(PROBLEM REQUIREMENTS):
The following data needs to be repeated exactly, with all images excluded.

START GIVEN DATA

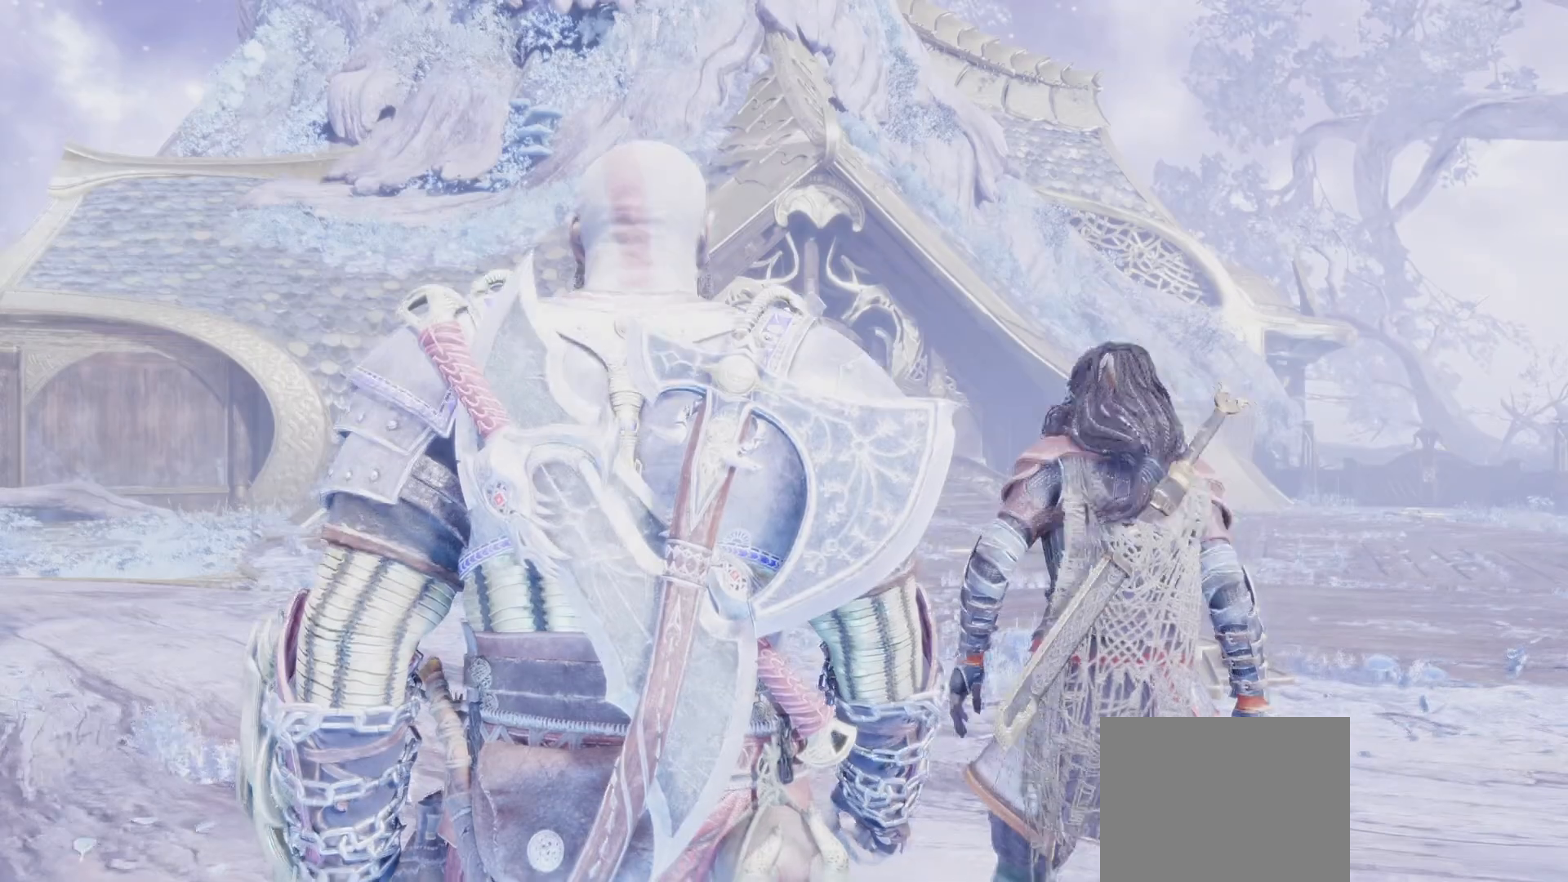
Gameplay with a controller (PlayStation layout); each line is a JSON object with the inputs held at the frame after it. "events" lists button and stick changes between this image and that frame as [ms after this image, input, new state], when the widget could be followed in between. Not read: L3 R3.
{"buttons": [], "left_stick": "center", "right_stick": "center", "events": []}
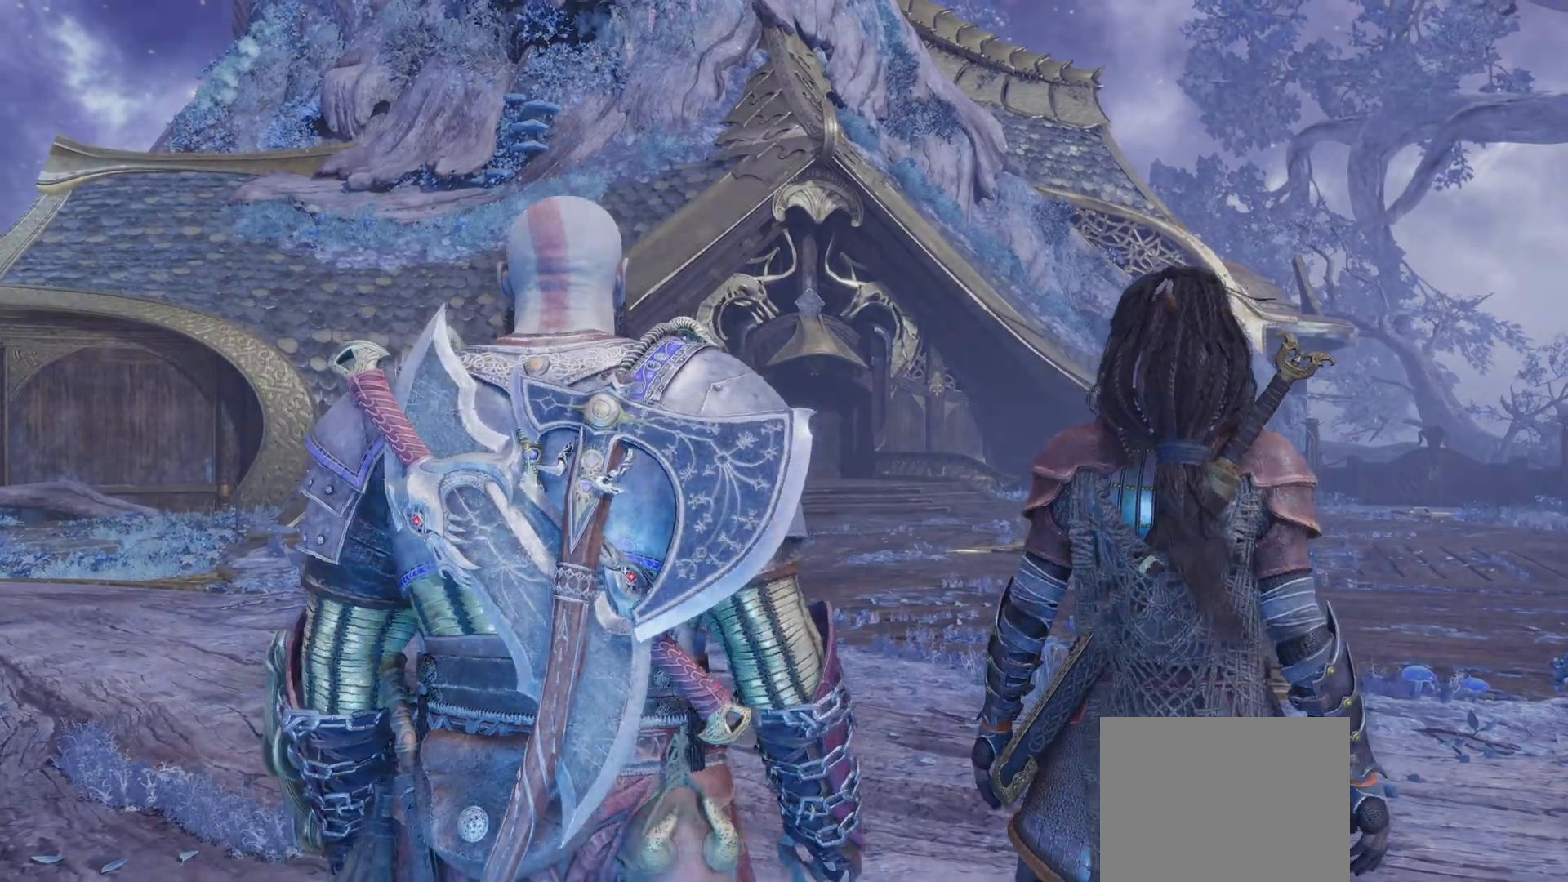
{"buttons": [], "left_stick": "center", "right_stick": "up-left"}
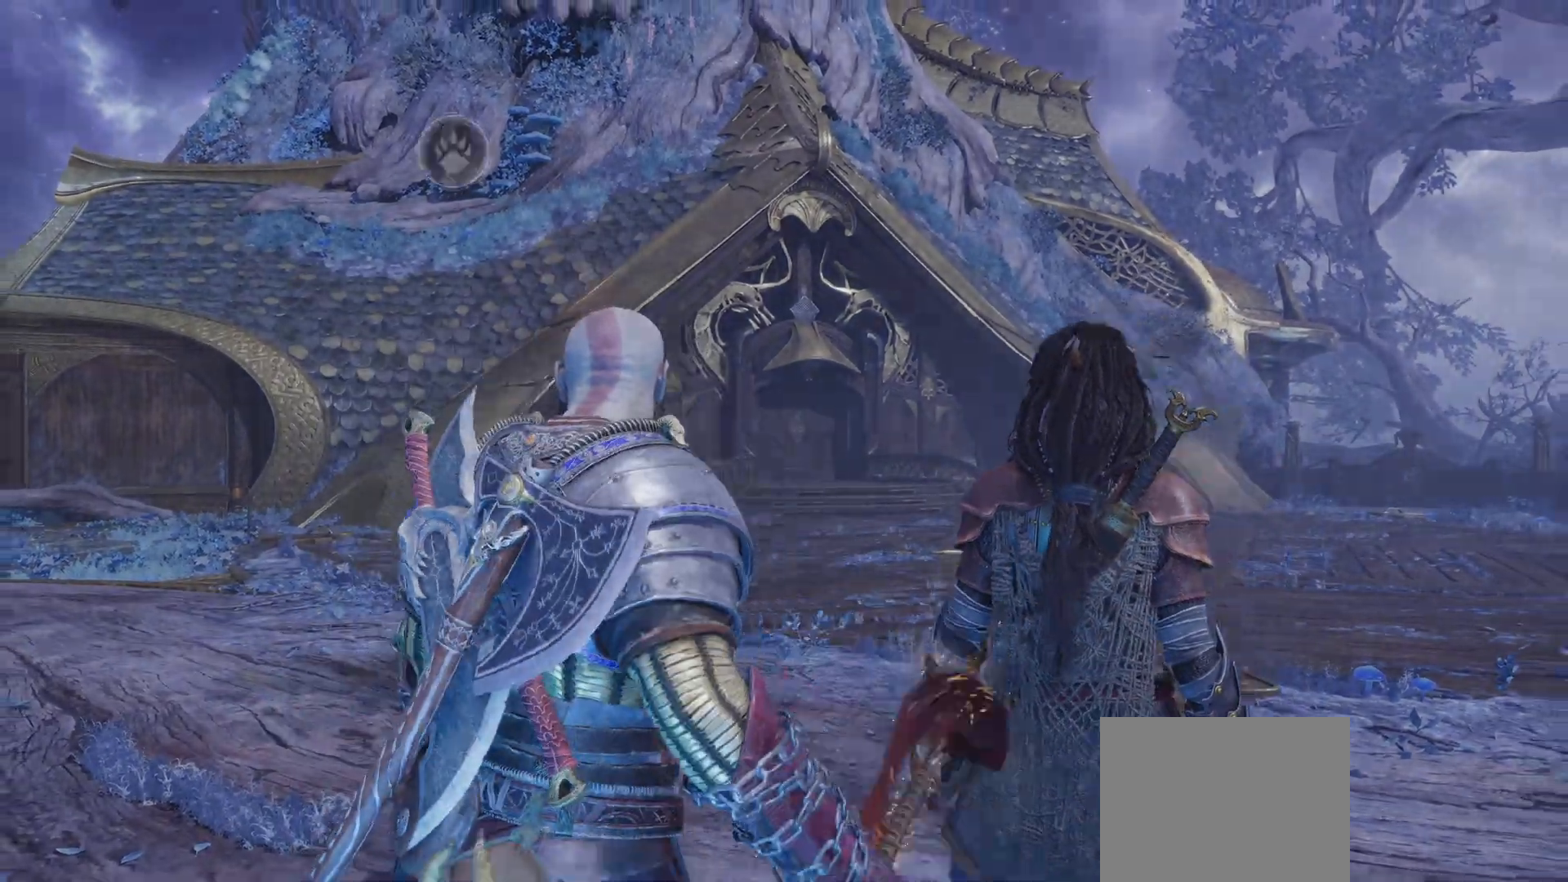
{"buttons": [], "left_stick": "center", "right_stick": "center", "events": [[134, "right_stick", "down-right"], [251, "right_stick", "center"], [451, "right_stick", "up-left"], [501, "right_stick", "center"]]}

END GIVEN DATA

(RESULT FOR THIS TASK):
Gameplay with a controller (PlayStation layout); each line is a JSON object with the inputs held at the frame after it. "events" lists button and stick changes between this image and that frame as [ms after this image, input, new state], when the widget could be followed in between. Not read: L3 R3.
{"buttons": [], "left_stick": "center", "right_stick": "center", "events": []}
{"buttons": [], "left_stick": "center", "right_stick": "up-left"}
{"buttons": [], "left_stick": "center", "right_stick": "center", "events": [[134, "right_stick", "down-right"], [251, "right_stick", "center"], [451, "right_stick", "up-left"], [501, "right_stick", "center"]]}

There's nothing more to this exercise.